Occupational licensing laws make it illegal for an individual to work in an occupation before meeting minimum standards for entry. Workers whose occupations are subject to licensing range from physicians and dentists to cosmetologists and barbers. Though some licensing proponents claim that licensing improves the quality of services delivered to consumers, this argument is weak for certain occupations. In fact, occupational licensing may limit employment opportunities in a labor market already experiencing a dwindling participation rate.
Edward J. Timmons and Catherine Konieczny investigate the effects of licensing hair braiders in Virginia. Virginia removed licensing requirements for hair braiders in 2012. The study uses this regulatory change to compare counties in Virginia with bordering counties in North Carolina, West Virginia, and Kentucky in order to estimate whether removing licensing requirements had a significant impact on the number of salons, the number of salon employees, or the wages of those employees. This comparison provides a one-of-a-kind examination of the impact of Virginia’s deregulation of hair braider licensing on economic outcomes.
Following Virginia’s deregulation in 2012, the number of beauty shops in Virginia counties grew 7 percent more than the number in neighboring counties in bordering states.
Expensive occupational licenses significantly impact enterprising proprietors, who are prevented from opening new establishments.
Evidence suggests that deregulation created more opportunities for smaller owner-operated beauty salons in Virginia, because it was associated with a more than 8 percent increase in proprietor density.
As shown in figure 1, thirteen states require aspiring hair braiders to obtain a cosmetology license.

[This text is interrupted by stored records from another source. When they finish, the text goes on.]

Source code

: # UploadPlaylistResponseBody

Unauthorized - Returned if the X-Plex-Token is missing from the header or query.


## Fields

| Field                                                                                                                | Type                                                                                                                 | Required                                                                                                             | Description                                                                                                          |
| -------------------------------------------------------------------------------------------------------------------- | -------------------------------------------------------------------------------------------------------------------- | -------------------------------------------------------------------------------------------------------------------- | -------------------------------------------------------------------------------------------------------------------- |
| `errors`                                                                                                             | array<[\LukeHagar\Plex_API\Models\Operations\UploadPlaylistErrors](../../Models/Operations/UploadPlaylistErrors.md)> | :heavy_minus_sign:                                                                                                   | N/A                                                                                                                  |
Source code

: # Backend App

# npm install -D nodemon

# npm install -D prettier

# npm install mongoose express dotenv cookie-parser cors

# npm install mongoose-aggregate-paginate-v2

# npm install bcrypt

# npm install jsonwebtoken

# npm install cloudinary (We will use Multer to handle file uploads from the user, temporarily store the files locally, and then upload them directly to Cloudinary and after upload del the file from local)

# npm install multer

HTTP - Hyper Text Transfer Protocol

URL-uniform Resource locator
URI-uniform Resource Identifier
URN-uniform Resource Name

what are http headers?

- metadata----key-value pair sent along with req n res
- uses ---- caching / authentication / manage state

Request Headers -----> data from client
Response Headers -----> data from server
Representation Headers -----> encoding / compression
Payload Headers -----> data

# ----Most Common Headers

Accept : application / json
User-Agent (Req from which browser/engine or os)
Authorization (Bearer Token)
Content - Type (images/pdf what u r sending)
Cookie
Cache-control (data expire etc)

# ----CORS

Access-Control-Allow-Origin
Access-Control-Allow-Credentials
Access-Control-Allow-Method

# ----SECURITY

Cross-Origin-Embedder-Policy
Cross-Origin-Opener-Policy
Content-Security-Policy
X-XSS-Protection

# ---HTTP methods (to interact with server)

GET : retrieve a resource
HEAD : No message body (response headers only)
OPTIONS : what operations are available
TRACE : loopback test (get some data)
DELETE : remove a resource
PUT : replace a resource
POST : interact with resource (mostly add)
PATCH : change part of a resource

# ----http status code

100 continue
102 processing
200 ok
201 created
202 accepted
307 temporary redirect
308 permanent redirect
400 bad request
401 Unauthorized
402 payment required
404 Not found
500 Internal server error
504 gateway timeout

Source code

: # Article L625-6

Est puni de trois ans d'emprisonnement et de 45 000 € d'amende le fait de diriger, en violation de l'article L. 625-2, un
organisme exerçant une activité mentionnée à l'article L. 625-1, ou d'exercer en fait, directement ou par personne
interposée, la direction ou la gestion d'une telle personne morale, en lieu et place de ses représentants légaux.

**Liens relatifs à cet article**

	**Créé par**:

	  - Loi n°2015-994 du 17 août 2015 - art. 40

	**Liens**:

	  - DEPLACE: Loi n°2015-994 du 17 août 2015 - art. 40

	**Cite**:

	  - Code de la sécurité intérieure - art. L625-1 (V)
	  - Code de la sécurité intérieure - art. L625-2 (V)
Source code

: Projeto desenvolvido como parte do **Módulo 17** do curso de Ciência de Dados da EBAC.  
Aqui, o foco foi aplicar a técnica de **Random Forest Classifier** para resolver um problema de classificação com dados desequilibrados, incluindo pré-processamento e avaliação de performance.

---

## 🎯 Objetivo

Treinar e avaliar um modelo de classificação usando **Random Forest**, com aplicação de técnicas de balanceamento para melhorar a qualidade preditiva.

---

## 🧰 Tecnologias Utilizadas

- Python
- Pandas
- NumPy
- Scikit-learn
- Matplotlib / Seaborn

Fourteen states have specific hair braiding licenses that are generally less burdensome than the requirements for cosmetologist licensing in the state. Though there are debates about the unique risks of hair braiding for consumers, cosmetology training addresses neither those risks nor the unique skills involved in hair braiding.
Hair Braiding Risks Are Overblown
A recent study performed by the Institute for Justice (IJ) explores whether hair braiding presents risks to consumers. After reviewing the data for nine states and Washington, DC, from 2006 to 2012, IJ finds that
only 95 complaints were filed against hair braiders (meaning approximately 1 percent of licensed hair braiders received complaints), and
all but one of these complaints were filed by competing cosmetologists, not by consumers.
IJ’s study also finds large differences in the number of hair braiders in Mississippi and in Louisiana. Mississippi, which has no licensing requirement for hair braiders, had 1,200 hair braiders in 2012. Louisiana, which has a licensing requirement for hair braiders, had only 32 hair braiders.
The results of the IJ study further reinforce the finding that hair braider deregulation has enhanced economic opportunity for hair braiders in Virginia.
As policymakers in the rest of the country reconsider hair braider regulation, these results provide very clear guidance. Not regulating the hair braiding profession is superior to imposing burdensome regulation, such as requiring a cosmetology license (as in West Virginia) or a separate hair braider license (as in North Carolina).